Untuk menegakkan diagnosis diperlukan bantuan pemeriksaan CT Scan, MRI, arteriografi dan bila mungkin dengan tap subdural. Tap subdural ini dikerjakan dengan melakukan pungsi aspirasi melalui sutura koronaria lateralis dari tepi ubun-ubun anterior, kira-kira 3-4 cm dari garis tengah untuk mencegah tusukan ke dalam sinus sagitalis. Biasanya hanya keluar beberapa tetes cairan jernih, tapi pada perdarahan subdural akan keluar cairan berdarah atau xantokrom. Tidak keluarnya cairan pada tap subdural belum tentu menandakan tidak adanya perdarahan subdural.

Rontgen kepala dapat dianggap tidak memberikan informasi yang berarti, kecuali bila ditemukan tanda fraktur tulang tengkorak. Pada kecurigaan perdarahan subdural jangan melakukan pungsi lumbal, karena akan menyebabkan herniasi jaringan otak ke dalam hiatus tentorii bila tekanan intrakranial meninggi.

Penatalaksaaan

Penatalaksanaan ditujukan untuk memantau keadaan umum serta volume darah dan sistem kardiovaskuler. Dalam penanganannya, perdarahan subdural akut dengan gejala yang progresif memburuk merupakan petunjuk perlunya dilakukan operasi untuk evakuasi perdarahan secepatnya. Pada kasus perdarahan kecil, misal 30cc, kadangkala masih memungkinkan untuk dicoba diberikan terapi konservatif dengan observasi yang ketat. Diharapkan akan terjadi lisis dan penyerapan darah dalam waktu sekitar 10 hari, walau hal ini dapat diikuti dengan terjadinya fibrosis dan pengapuran pada jaringan otak tersebut. Perdarahan yang terjadi akibat vena yang pecah kadangkala dapat berhenti sendiri, dikarenakan efek tekanan yang meningkat yang menyebabkan pembuluh darah ikut tertekan (terjadi tamponade oleh hematoma sendiri).Tindakan

Tindakan yang dikerjakan berupa resusitasi (intubasi, hiperventilasi, dan pemberian manitol atau furosemid). Bila keadaan sudah stabil, tap bilateral dengan jarum kateter no. 18 atau 20 untuk mengeluarkan 5-10 ml cairan berdarah dari tiap sisi akan mengurangi ketegangan ubun-ubun dan memperbaiki keadaan.

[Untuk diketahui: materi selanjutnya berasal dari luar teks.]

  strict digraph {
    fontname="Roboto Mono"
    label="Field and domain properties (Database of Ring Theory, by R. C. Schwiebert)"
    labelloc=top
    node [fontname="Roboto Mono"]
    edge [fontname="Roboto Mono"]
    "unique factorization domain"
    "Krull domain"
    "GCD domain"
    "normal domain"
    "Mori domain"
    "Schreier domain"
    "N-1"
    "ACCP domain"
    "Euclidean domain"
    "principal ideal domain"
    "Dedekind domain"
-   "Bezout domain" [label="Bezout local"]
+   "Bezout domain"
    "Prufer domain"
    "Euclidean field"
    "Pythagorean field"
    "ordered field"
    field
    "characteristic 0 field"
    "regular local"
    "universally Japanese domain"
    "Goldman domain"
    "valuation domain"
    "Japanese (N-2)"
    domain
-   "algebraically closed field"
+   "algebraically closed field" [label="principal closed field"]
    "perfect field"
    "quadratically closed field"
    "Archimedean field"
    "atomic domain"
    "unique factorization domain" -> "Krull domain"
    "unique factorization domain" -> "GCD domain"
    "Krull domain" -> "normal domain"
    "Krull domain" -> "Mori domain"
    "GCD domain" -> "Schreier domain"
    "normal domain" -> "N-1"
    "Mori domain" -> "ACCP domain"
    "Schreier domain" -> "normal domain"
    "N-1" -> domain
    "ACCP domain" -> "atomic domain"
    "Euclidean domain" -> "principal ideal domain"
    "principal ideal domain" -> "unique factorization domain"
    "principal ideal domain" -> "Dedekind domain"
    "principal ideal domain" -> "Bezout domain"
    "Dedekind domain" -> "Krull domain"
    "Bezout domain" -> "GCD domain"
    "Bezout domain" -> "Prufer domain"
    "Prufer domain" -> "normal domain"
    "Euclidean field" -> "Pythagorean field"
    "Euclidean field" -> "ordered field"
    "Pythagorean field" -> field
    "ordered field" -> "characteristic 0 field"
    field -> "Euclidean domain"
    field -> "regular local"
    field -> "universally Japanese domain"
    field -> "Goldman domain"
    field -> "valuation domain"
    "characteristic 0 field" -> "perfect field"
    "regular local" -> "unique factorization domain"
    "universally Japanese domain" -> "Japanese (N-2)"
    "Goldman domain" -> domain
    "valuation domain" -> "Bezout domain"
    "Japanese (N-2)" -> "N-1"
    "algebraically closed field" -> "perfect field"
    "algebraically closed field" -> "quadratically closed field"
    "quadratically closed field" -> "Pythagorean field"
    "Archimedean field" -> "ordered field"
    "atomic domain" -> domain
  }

Kateter tersebut tidak diangkat dan dihubungkan dengan closed drainage. Setelah itu dilakukan CT Scan. Operasi dilakukan bila terdapat perdarahan dengan tebal melebihi 5 mm. Bila terdapat dugaan adanya tekanan intrakranial meninggi, maka dilakukan pemantauan dan tindakan untuk mengatasinya.

Pada pasien yang tidak dioperasi, kateter subdural dilepas setelah 24 jam dan dilakukan CT Scan serial untuk menilai apakah terjadi pengisian kembali kantung hematoma dan berkembang menuju perdarahan yang kronik. Pada perdarahan subdural yang tidak akut dilakukan tindakan konservatif berupa tap subdural serial. Tap dilakukan tiap hari selama 2 minggu bergiliran kanan dan kiri. Bila tetap ada cairan, dianjurkan untuk melakukan operasi.

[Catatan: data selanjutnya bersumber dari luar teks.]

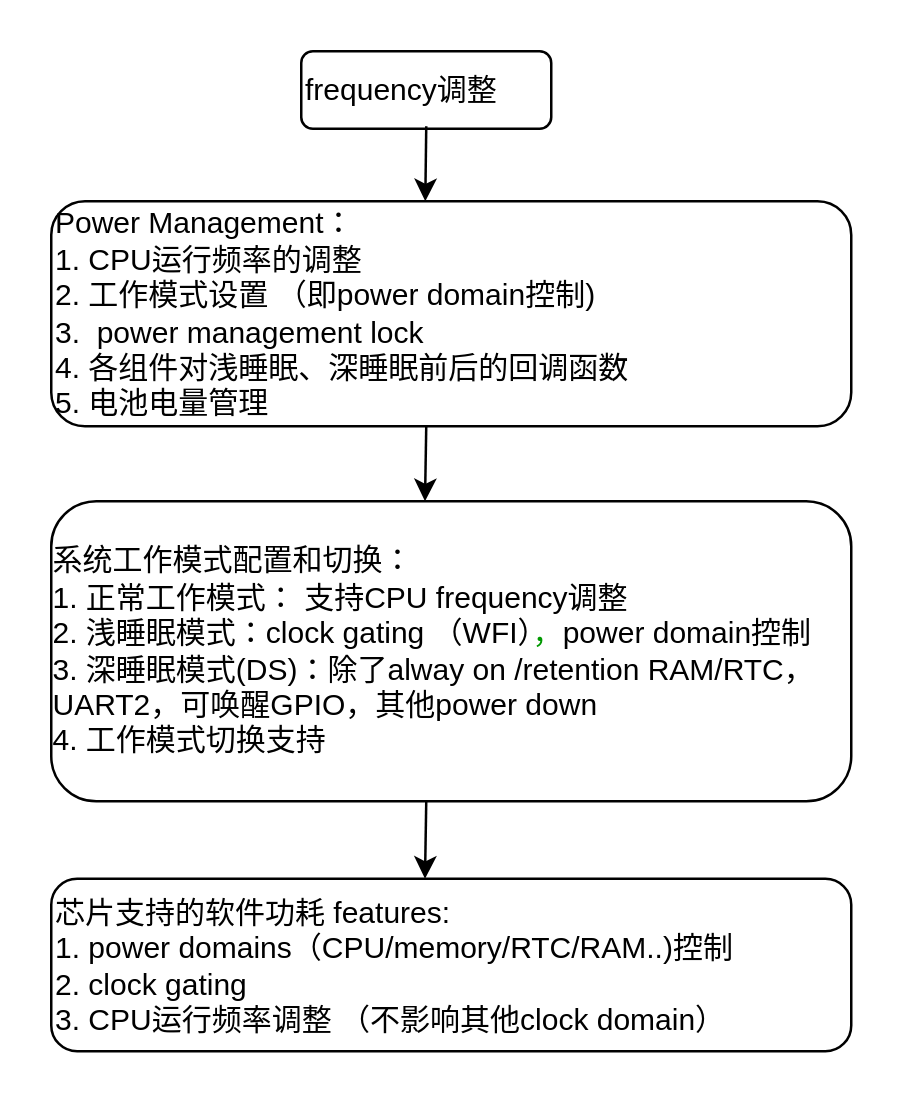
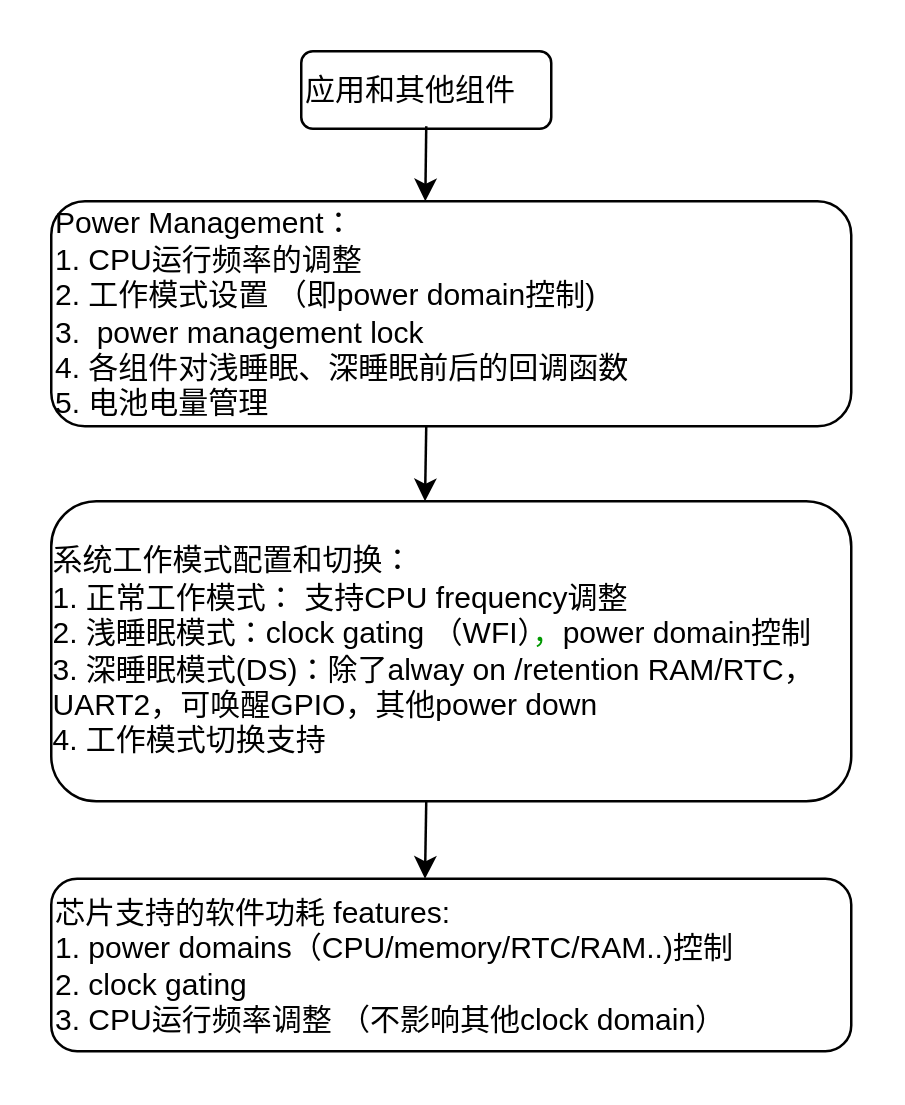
  <mxCell id="0" />
  <mxCell id="1" parent="0" />
  <mxCell id="2" value="芯片支持的软件功耗 features:&lt;br&gt;1. power domains（CPU/memory/RTC/RAM..)控制&lt;br&gt;2. clock gating&lt;br&gt;3. CPU运行频率调整 （不影响其他clock domain）" style="rounded=1;whiteSpace=wrap;html=1;align=left;" parent="1" vertex="1"><mxGeometry x="20" y="351" width="320" height="69" as="geometry" /></mxCell>
  <mxCell id="3" value="&lt;div style=&quot;text-align: left&quot;&gt;&lt;span&gt;系统工作模式配置和切换：&lt;/span&gt;&lt;/div&gt;&lt;div style=&quot;text-align: left&quot;&gt;&lt;span&gt;1. 正常工作模式： 支持CPU frequency调整&lt;/span&gt;&lt;/div&gt;&lt;div style=&quot;text-align: left&quot;&gt;2. 浅睡眠模式：clock gating （WFI）&lt;font color=&quot;#009900&quot;&gt;，&lt;/font&gt;power domain控制&lt;/div&gt;&lt;div style=&quot;text-align: left&quot;&gt;&lt;span&gt;3. 深睡眠模式(DS)：除了alway on /retention RAM/RTC，UART2，可唤醒GPIO，其他power down&lt;/span&gt;&lt;/div&gt;&lt;div style=&quot;text-align: left&quot;&gt;&lt;span&gt;4. 工作模式切换支持&lt;/span&gt;&lt;/div&gt;" style="rounded=1;whiteSpace=wrap;html=1;" parent="1" vertex="1"><mxGeometry x="20" y="200" width="320" height="120" as="geometry" /></mxCell>
  <mxCell id="4" value="" style="edgeStyle=orthogonalEdgeStyle;rounded=0;orthogonalLoop=1;jettySize=auto;html=1;" edge="1" parent="1"><mxGeometry relative="1" as="geometry"><mxPoint x="170" y="170" as="sourcePoint" /><mxPoint x="169.5" y="200" as="targetPoint" /></mxGeometry></mxCell>
  <mxCell id="5" value="Power Management：&lt;br&gt;1. CPU运行频率的调整&lt;br&gt;2. 工作模式设置 （即power domain控制)&lt;br&gt;3.&amp;nbsp; power management lock&lt;br&gt;4. 各组件对浅睡眠、深睡眠前后的回调函数&lt;br&gt;5. 电池电量管理" style="rounded=1;whiteSpace=wrap;html=1;align=left;" parent="1" vertex="1"><mxGeometry x="20" y="80" width="320" height="90" as="geometry" /></mxCell>
- <mxCell id="6" value="frequency调整" style="rounded=1;whiteSpace=wrap;html=1;align=left;" parent="1" vertex="1"><mxGeometry x="120" y="20" width="100" height="31" as="geometry" /></mxCell>
+ <mxCell id="6" value="应用和其他组件" style="rounded=1;whiteSpace=wrap;html=1;align=left;" parent="1" vertex="1"><mxGeometry x="120" y="20" width="100" height="31" as="geometry" /></mxCell>
  <mxCell id="7" value="" style="endArrow=classic;html=1;entryX=0.466;entryY=0.011;entryDx=0;entryDy=0;entryPerimeter=0;" edge="1" parent="1"><mxGeometry width="50" height="50" relative="1" as="geometry"><mxPoint x="170" y="50" as="sourcePoint" /><mxPoint x="169.62" y="80" as="targetPoint" /></mxGeometry></mxCell>
  <mxCell id="8" value="" style="edgeStyle=orthogonalEdgeStyle;rounded=0;orthogonalLoop=1;jettySize=auto;html=1;" edge="1" parent="1"><mxGeometry relative="1" as="geometry"><mxPoint x="170" y="320" as="sourcePoint" /><mxPoint x="169.5" y="351" as="targetPoint" /></mxGeometry></mxCell>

Dengan CT Scan dapat dinilai luasnya ruang subdural preoperasi dan dilakukan pengangkatan selaput subdural serta pemasangan pirau subdural-pleural atau subdural-peritoneal. Operasi ini bertujuan untuk mencegah timbulnya kembali cairan subdural dan mengurangi dead space.

Prognosis

Prognosis tergantung dari besar kecilnya perdarahan, gejala neurologis yang ada dan hasil tindakan intervensi bedah. Perdarahan subdural ini relatif lebih banyak terjadi daripada perdarahan epidural, dan memiliki angka mortalitas yang tinggi, antara 60-70% untuk yang sifatnya akut.

Berbeda dengan kasus yang akut, operasi evakuasi perdarahan pada perdarahan subdural kronik secara umum memberikan hasil prognosis baik, 90% akan sembuh. Selain itu cara operasi yang dilakukan juga relatif lebih mudah dan sederhana.